Considering the U.S. and much of the rest of the world are just beginning to come out of a period of economic stagnation, charitable organizations have an opportunity to strengthen relationships with their donors. One way that organizations can accomplish this is by developing a content strategy that builds off the strengths of the charity at heart of the foundation. Websites are the portal through which potential donors access information regarding the work of charitable organizations. Moreover, online donation forms provide visitors with an easy way to contribute. To lead contributors to raise funds for a particular project or organization in general, the philanthropic enterprise must make the case for giving.

Use software to predict behavior
According to the Philanthropic Journal, not enough nonprofits effectively deliver their messages to donors and the public. The first issue is identifying who will be the most likely to contribute to a specific fundraising campaign. During this step, donor management software with integrated payment processing can be an asset for any organization looking to take advantage of constituent data reflecting past donations. This kind of information is particularly useful because individuals tend to develop spending habits, meaning whatever program or campaign that resonated with them in the past will likely continue to be pertinent to their interests.
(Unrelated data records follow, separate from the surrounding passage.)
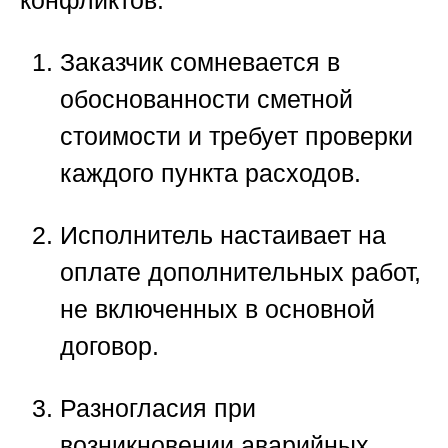
конфликтов:
Заказчик сомневается в
обоснованности сметной
стоимости и требует проверки
каждого пункта расходов.
Исполнитель настаивает на
оплате дополнительных работ,
не включенных в основной
договор.
Разногласия при
возникновении аварийных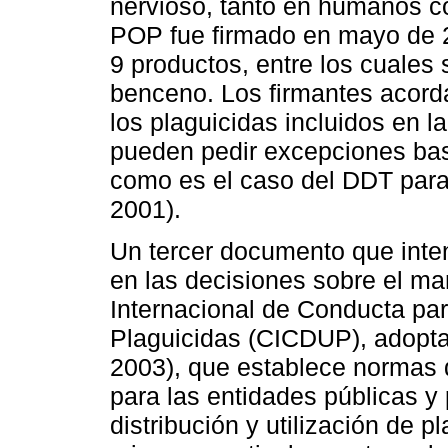
nervioso, tanto en humanos 
POP fue firmado en mayo de 2
9 productos, entre los cuales
benceno. Los firmantes acord
los plaguicidas incluidos en la
pueden pedir excepciones ba
como es el caso del DDT para 
2001).
Un tercer documento que inten
en las decisiones sobre el ma
Internacional de Conducta para
Plaguicidas (CICDUP), adopta
2003), que establece normas d
para las entidades públicas y 
distribución y utilización de p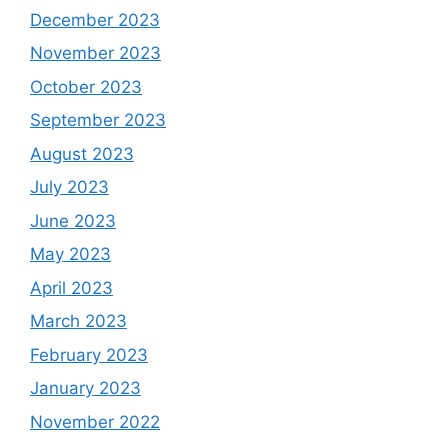
December 2023
November 2023
October 2023
September 2023
August 2023
July 2023
June 2023
May 2023
April 2023
March 2023
February 2023
January 2023
November 2022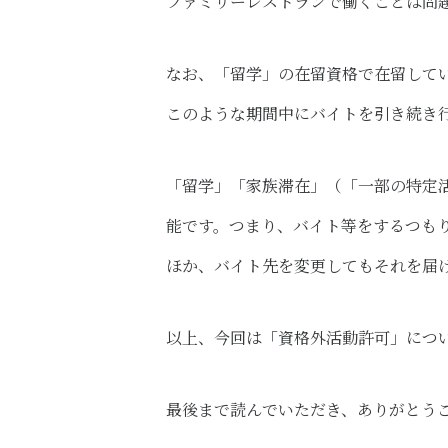
ファミリーレストランで働くことは問
なお、「留学」の在留資格で在留して
このような期間中にバイトを引き続き
「留学」「家族滞在」（「一部の特定
能です。つまり、バイト等をするつも
ほか、バイト先を変更してもそれを届
以上、今回は「資格外活動許可」につ
最後まで読んでいただき、ありがとう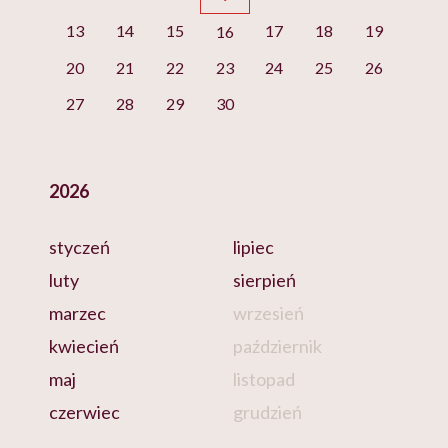
13
14
15
17
18
19
16
20
21
22
23
24
25
26
27
28
29
30
2026
styczeń
lipiec
luty
sierpień
marzec
wrzesień
kwiecień
październik
maj
listopad
czerwiec
grudzień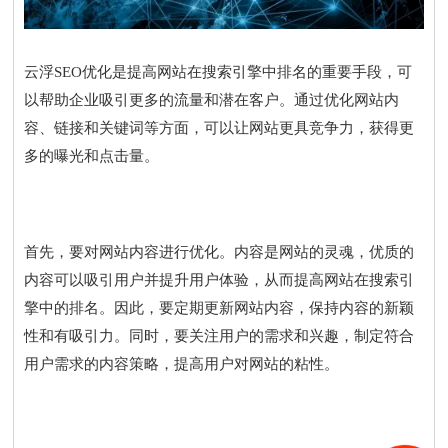
云浮SEO优化是提高网站在搜索引擎中排名的重要手段，可
以帮助企业吸引更多的流量和潜在客户。通过优化网站内
容、链接和关键词等方面，可以让网站更具竞争力，获得更
多的曝光和点击量。
首先，要对网站内容进行优化。内容是网站的灵魂，优质的
内容可以吸引用户并提升用户体验，从而提高网站在搜索引
擎中的排名。因此，要定期更新网站内容，保持内容的新颖
性和有吸引力。同时，要关注用户的需求和兴趣，制定符合
用户需求的内容策略，提高用户对网站的粘性。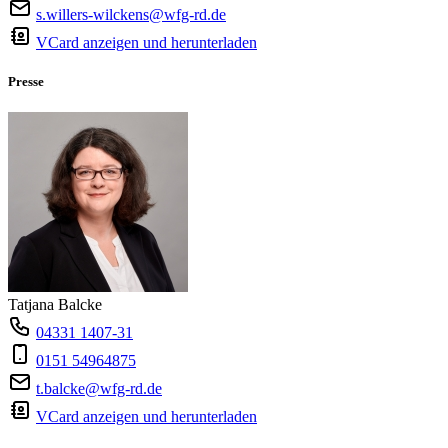
s.willers-wilckens@wfg-rd.de
VCard anzeigen und herunterladen
Presse
Tatjana Balcke
04331 1407-31
0151 54964875
t.balcke@wfg-rd.de
VCard anzeigen und herunterladen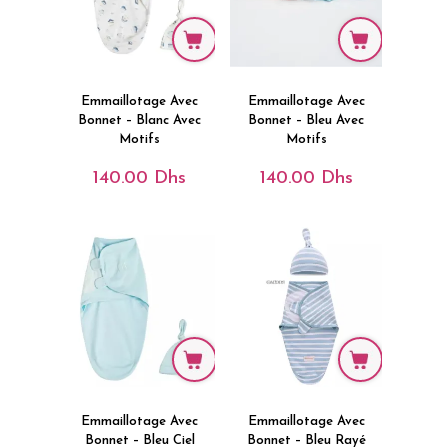
Emmaillotage Avec
Emmaillotage Avec
Bonnet – Blanc Avec
Bonnet – Bleu Avec
Motifs
Motifs
140.00
Dhs
140.00
Dhs
Emmaillotage Avec
Emmaillotage Avec
Bonnet – Bleu Ciel
Bonnet – Bleu Rayé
In addition, it's important for charitable foundations to identify what kind of impact they want their content to have on donors. There are differences in the way people approach giving money to a foundation as opposed to signing up for a weekly e-newsletter. Consequently, organizations should be clear in their purpose from the outset, telling donors and website visitors the reasoning for the fundraising initiative and how it reflects the broader interests of the charity.